LLaMA-Factory
LLaMA-Factory copied to clipboard
Process hangs in multi-node training
Reminder
- [X] I have read the README and searched the existing issues.
Reproduction
I am trying to tune the model with accelerate multi-node training examples(examples/full_multi_gpu/multi_node.sh) But when i execute the shell scripts, each process suddenly hangs.
(Each node has no progress since this point)
This problem also occurs in accelerate fsdp, deepspeed and torch.distributed.run, and only LLaMA-Factory has this issue(other training code works fine).

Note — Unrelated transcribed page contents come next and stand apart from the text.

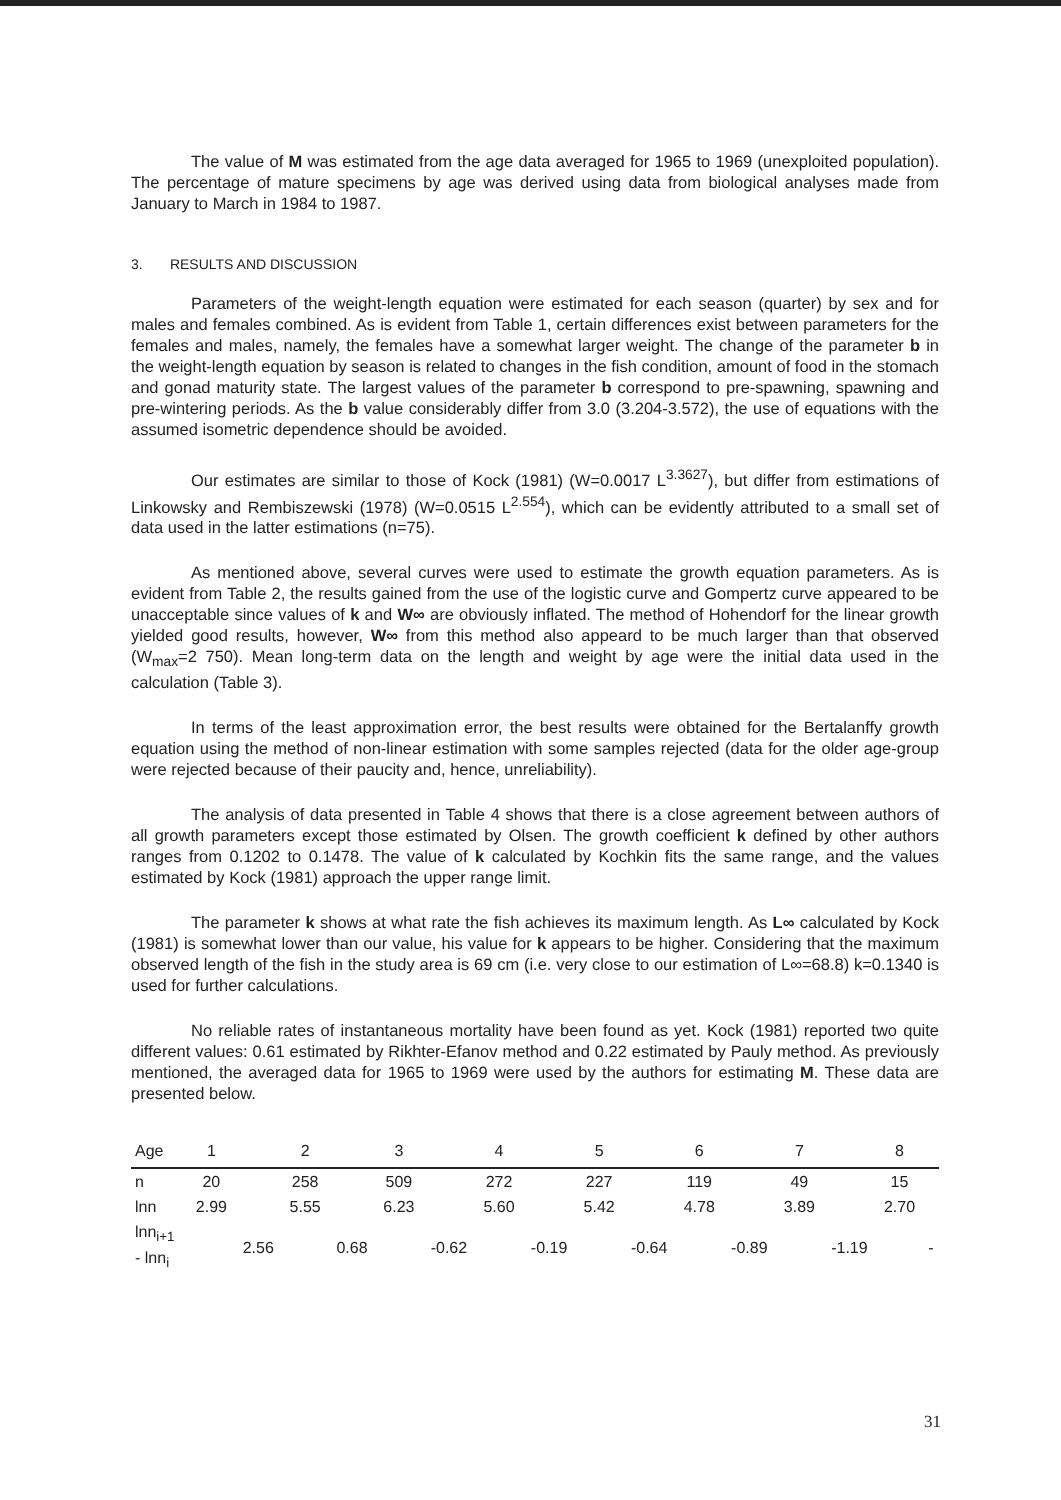The value of M was estimated from the age data averaged for 1965 to 1969 (unexploited population). The percentage of mature specimens by age was derived using data from biological analyses made from January to March in 1984 to 1987.
3. RESULTS AND DISCUSSION
Parameters of the weight-length equation were estimated for each season (quarter) by sex and for males and females combined. As is evident from Table 1, certain differences exist between parameters for the females and males, namely, the females have a somewhat larger weight. The change of the parameter b in the weight-length equation by season is related to changes in the fish condition, amount of food in the stomach and gonad maturity state. The largest values of the parameter b correspond to pre-spawning, spawning and pre-wintering periods. As the b value considerably differ from 3.0 (3.204-3.572), the use of equations with the assumed isometric dependence should be avoided.
Our estimates are similar to those of Kock (1981) (W=0.0017 L<sup>3.3627</sup>), but differ from estimations of Linkowsky and Rembiszewski (1978) (W=0.0515 L<sup>2.554</sup>), which can be evidently attributed to a small set of data used in the latter estimations (n=75).
As mentioned above, several curves were used to estimate the growth equation parameters. As is evident from Table 2, the results gained from the use of the logistic curve and Gompertz curve appeared to be unacceptable since values of k and W∞ are obviously inflated. The method of Hohendorf for the linear growth yielded good results, however, W∞ from this method also appeard to be much larger than that observed (W<sub>max</sub>=2 750). Mean long-term data on the length and weight by age were the initial data used in the calculation (Table 3).
In terms of the least approximation error, the best results were obtained for the Bertalanffy growth equation using the method of non-linear estimation with some samples rejected (data for the older age-group were rejected because of their paucity and, hence, unreliability).
The analysis of data presented in Table 4 shows that there is a close agreement between authors of all growth parameters except those estimated by Olsen. The growth coefficient k defined by other authors ranges from 0.1202 to 0.1478. The value of k calculated by Kochkin fits the same range, and the values estimated by Kock (1981) approach the upper range limit.
The parameter k shows at what rate the fish achieves its maximum length. As L∞ calculated by Kock (1981) is somewhat lower than our value, his value for k appears to be higher. Considering that the maximum observed length of the fish in the study area is 69 cm (i.e. very close to our estimation of L∞=68.8) k=0.1340 is used for further calculations.
No reliable rates of instantaneous mortality have been found as yet. Kock (1981) reported two quite different values: 0.61 estimated by Rikhter-Efanov method and 0.22 estimated by Pauly method. As previously mentioned, the averaged data for 1965 to 1969 were used by the authors for estimating M. These data are presented below.
| Age | 1 | | 2 | | 3 | | 4 | | 5 | | 6 | | 7 | | 8 | |
| --- | --- | --- | --- | --- | --- | --- | --- | --- | --- | --- | --- | --- | --- | --- | --- | --- |
| n | 20 | | 258 | | 509 | | 272 | | 227 | | 119 | | 49 | | 15 | |
| lnn | 2.99 | | 5.55 | | 6.23 | | 5.60 | | 5.42 | | 4.78 | | 3.89 | | 2.70 | |
| lnn<sub>i+1</sub> - lnn<sub>i</sub> | | 2.56 | | 0.68 | | -0.62 | | -0.19 | | -0.64 | | -0.89 | | -1.19 | | - |
31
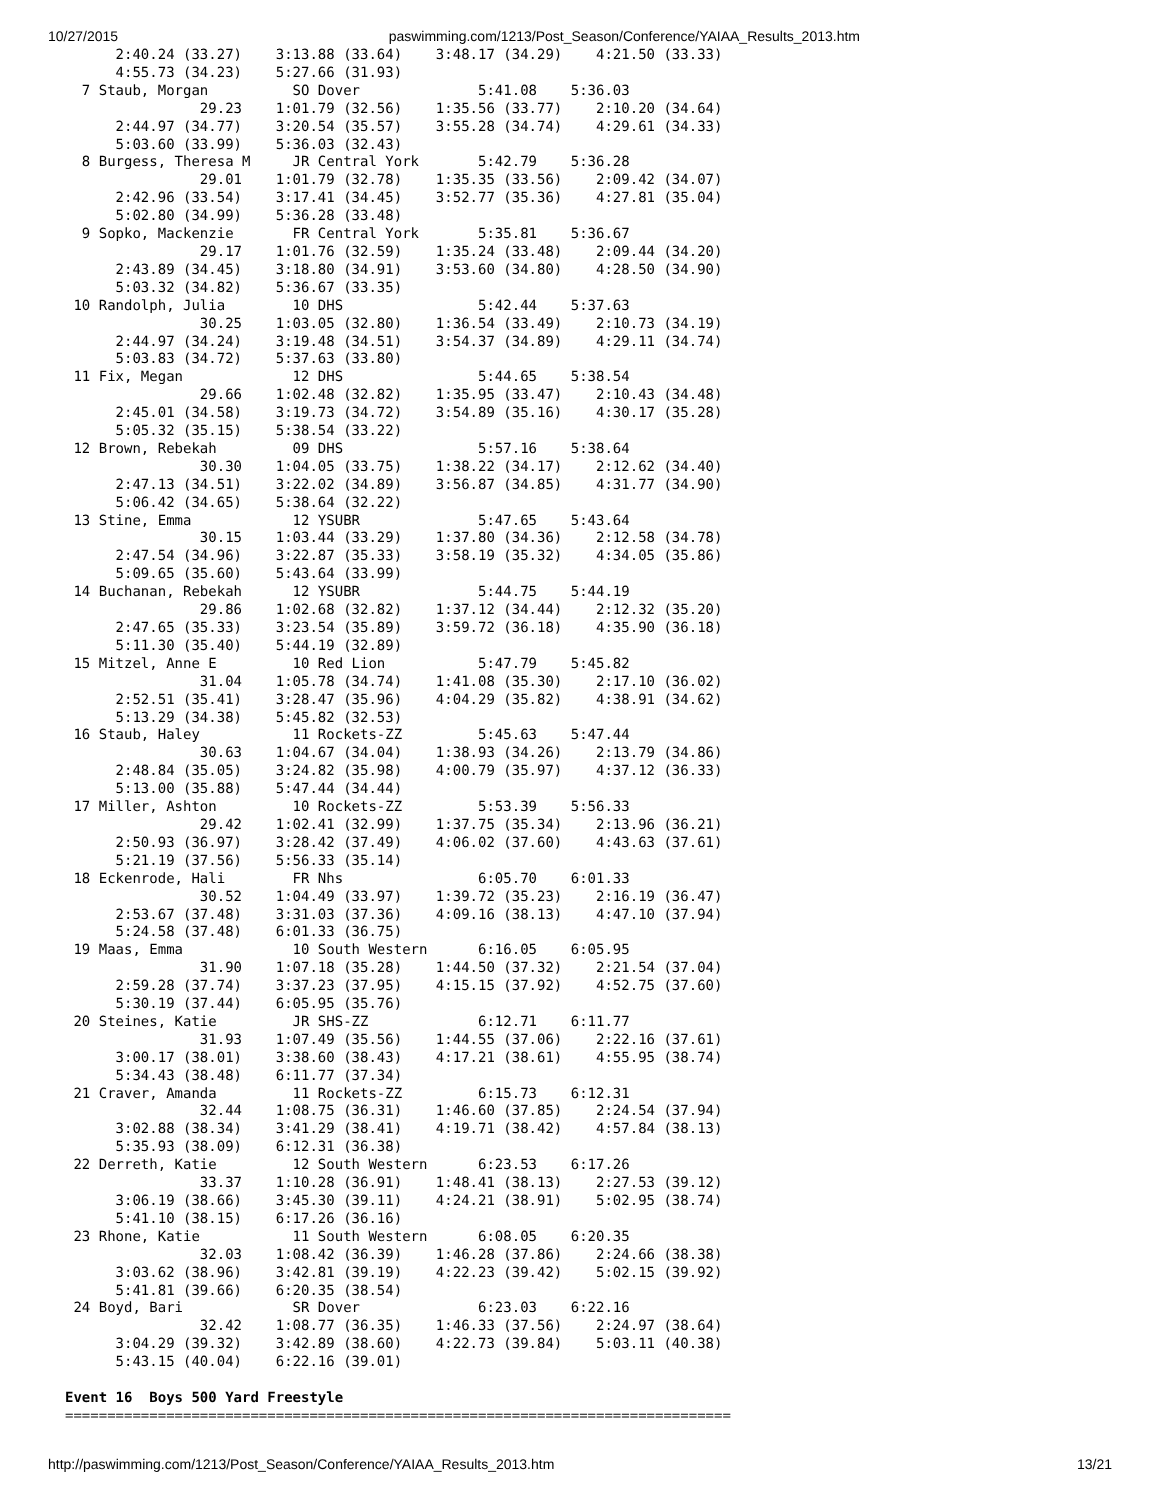10/27/2015 paswimming.com/1213/Post_Season/Conference/YAIAA_Results_2013.htm
      2:40.24 (33.27)    3:13.88 (33.64)    3:48.17 (34.29)    4:21.50 (33.33)
      4:55.73 (34.23)    5:27.66 (31.93)
  7 Staub, Morgan          SO Dover              5:41.08    5:36.03
                29.23    1:01.79 (32.56)    1:35.56 (33.77)    2:10.20 (34.64)
      2:44.97 (34.77)    3:20.54 (35.57)    3:55.28 (34.74)    4:29.61 (34.33)
      5:03.60 (33.99)    5:36.03 (32.43)
  8 Burgess, Theresa M     JR Central York       5:42.79    5:36.28
                29.01    1:01.79 (32.78)    1:35.35 (33.56)    2:09.42 (34.07)
      2:42.96 (33.54)    3:17.41 (34.45)    3:52.77 (35.36)    4:27.81 (35.04)
      5:02.80 (34.99)    5:36.28 (33.48)
  9 Sopko, Mackenzie       FR Central York       5:35.81    5:36.67
                29.17    1:01.76 (32.59)    1:35.24 (33.48)    2:09.44 (34.20)
      2:43.89 (34.45)    3:18.80 (34.91)    3:53.60 (34.80)    4:28.50 (34.90)
      5:03.32 (34.82)    5:36.67 (33.35)
 10 Randolph, Julia        10 DHS                5:42.44    5:37.63
                30.25    1:03.05 (32.80)    1:36.54 (33.49)    2:10.73 (34.19)
      2:44.97 (34.24)    3:19.48 (34.51)    3:54.37 (34.89)    4:29.11 (34.74)
      5:03.83 (34.72)    5:37.63 (33.80)
 11 Fix, Megan             12 DHS                5:44.65    5:38.54
                29.66    1:02.48 (32.82)    1:35.95 (33.47)    2:10.43 (34.48)
      2:45.01 (34.58)    3:19.73 (34.72)    3:54.89 (35.16)    4:30.17 (35.28)
      5:05.32 (35.15)    5:38.54 (33.22)
 12 Brown, Rebekah         09 DHS                5:57.16    5:38.64
                30.30    1:04.05 (33.75)    1:38.22 (34.17)    2:12.62 (34.40)
      2:47.13 (34.51)    3:22.02 (34.89)    3:56.87 (34.85)    4:31.77 (34.90)
      5:06.42 (34.65)    5:38.64 (32.22)
 13 Stine, Emma            12 YSUBR              5:47.65    5:43.64
                30.15    1:03.44 (33.29)    1:37.80 (34.36)    2:12.58 (34.78)
      2:47.54 (34.96)    3:22.87 (35.33)    3:58.19 (35.32)    4:34.05 (35.86)
      5:09.65 (35.60)    5:43.64 (33.99)
 14 Buchanan, Rebekah      12 YSUBR              5:44.75    5:44.19
                29.86    1:02.68 (32.82)    1:37.12 (34.44)    2:12.32 (35.20)
      2:47.65 (35.33)    3:23.54 (35.89)    3:59.72 (36.18)    4:35.90 (36.18)
      5:11.30 (35.40)    5:44.19 (32.89)
 15 Mitzel, Anne E         10 Red Lion           5:47.79    5:45.82
                31.04    1:05.78 (34.74)    1:41.08 (35.30)    2:17.10 (36.02)
      2:52.51 (35.41)    3:28.47 (35.96)    4:04.29 (35.82)    4:38.91 (34.62)
      5:13.29 (34.38)    5:45.82 (32.53)
 16 Staub, Haley           11 Rockets-ZZ         5:45.63    5:47.44
                30.63    1:04.67 (34.04)    1:38.93 (34.26)    2:13.79 (34.86)
      2:48.84 (35.05)    3:24.82 (35.98)    4:00.79 (35.97)    4:37.12 (36.33)
      5:13.00 (35.88)    5:47.44 (34.44)
 17 Miller, Ashton         10 Rockets-ZZ         5:53.39    5:56.33
                29.42    1:02.41 (32.99)    1:37.75 (35.34)    2:13.96 (36.21)
      2:50.93 (36.97)    3:28.42 (37.49)    4:06.02 (37.60)    4:43.63 (37.61)
      5:21.19 (37.56)    5:56.33 (35.14)
 18 Eckenrode, Hali        FR Nhs                6:05.70    6:01.33
                30.52    1:04.49 (33.97)    1:39.72 (35.23)    2:16.19 (36.47)
      2:53.67 (37.48)    3:31.03 (37.36)    4:09.16 (38.13)    4:47.10 (37.94)
      5:24.58 (37.48)    6:01.33 (36.75)
 19 Maas, Emma             10 South Western      6:16.05    6:05.95
                31.90    1:07.18 (35.28)    1:44.50 (37.32)    2:21.54 (37.04)
      2:59.28 (37.74)    3:37.23 (37.95)    4:15.15 (37.92)    4:52.75 (37.60)
      5:30.19 (37.44)    6:05.95 (35.76)
 20 Steines, Katie         JR SHS-ZZ             6:12.71    6:11.77
                31.93    1:07.49 (35.56)    1:44.55 (37.06)    2:22.16 (37.61)
      3:00.17 (38.01)    3:38.60 (38.43)    4:17.21 (38.61)    4:55.95 (38.74)
      5:34.43 (38.48)    6:11.77 (37.34)
 21 Craver, Amanda         11 Rockets-ZZ         6:15.73    6:12.31
                32.44    1:08.75 (36.31)    1:46.60 (37.85)    2:24.54 (37.94)
      3:02.88 (38.34)    3:41.29 (38.41)    4:19.71 (38.42)    4:57.84 (38.13)
      5:35.93 (38.09)    6:12.31 (36.38)
 22 Derreth, Katie         12 South Western      6:23.53    6:17.26
                33.37    1:10.28 (36.91)    1:48.41 (38.13)    2:27.53 (39.12)
      3:06.19 (38.66)    3:45.30 (39.11)    4:24.21 (38.91)    5:02.95 (38.74)
      5:41.10 (38.15)    6:17.26 (36.16)
 23 Rhone, Katie           11 South Western      6:08.05    6:20.35
                32.03    1:08.42 (36.39)    1:46.28 (37.86)    2:24.66 (38.38)
      3:03.62 (38.96)    3:42.81 (39.19)    4:22.23 (39.42)    5:02.15 (39.92)
      5:41.81 (39.66)    6:20.35 (38.54)
 24 Boyd, Bari             SR Dover              6:23.03    6:22.16
                32.42    1:08.77 (36.35)    1:46.33 (37.56)    2:24.97 (38.64)
      3:04.29 (39.32)    3:42.89 (38.60)    4:22.73 (39.84)    5:03.11 (40.38)
      5:43.15 (40.04)    6:22.16 (39.01)

Event 16  Boys 500 Yard Freestyle
===============================================================================
http://paswimming.com/1213/Post_Season/Conference/YAIAA_Results_2013.htm 13/21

How can i solve this? I need your insights.
Expected behavior
No response
System Info
-
transformers
version: 4.40.2 - Platform: Linux-5.15.0-60-generic-x86_64-with-glibc2.35
- Python version: 3.10.14
- Huggingface_hub version: 0.23.0
- Safetensors version: 0.4.3
- Accelerate version: 0.30.0
- Accelerate config: not found
- PyTorch version (GPU?): 2.3.0+cu121 (True)
- Tensorflow version (GPU?): not installed (NA)
- Flax version (CPU?/GPU?/TPU?): not installed (NA)
- Jax version: not installed
- JaxLib version: not installed
- Using GPU in script?:
- Using distributed or parallel set-up in script?:
Others
No response
I also have the same problem but don't know how to solve it
+1
I resolved this issue by first running the process on a single node, using the "cache_dir" parameter to save the tokenized dataset. After that, I proceeded with running the process on multiple nodes.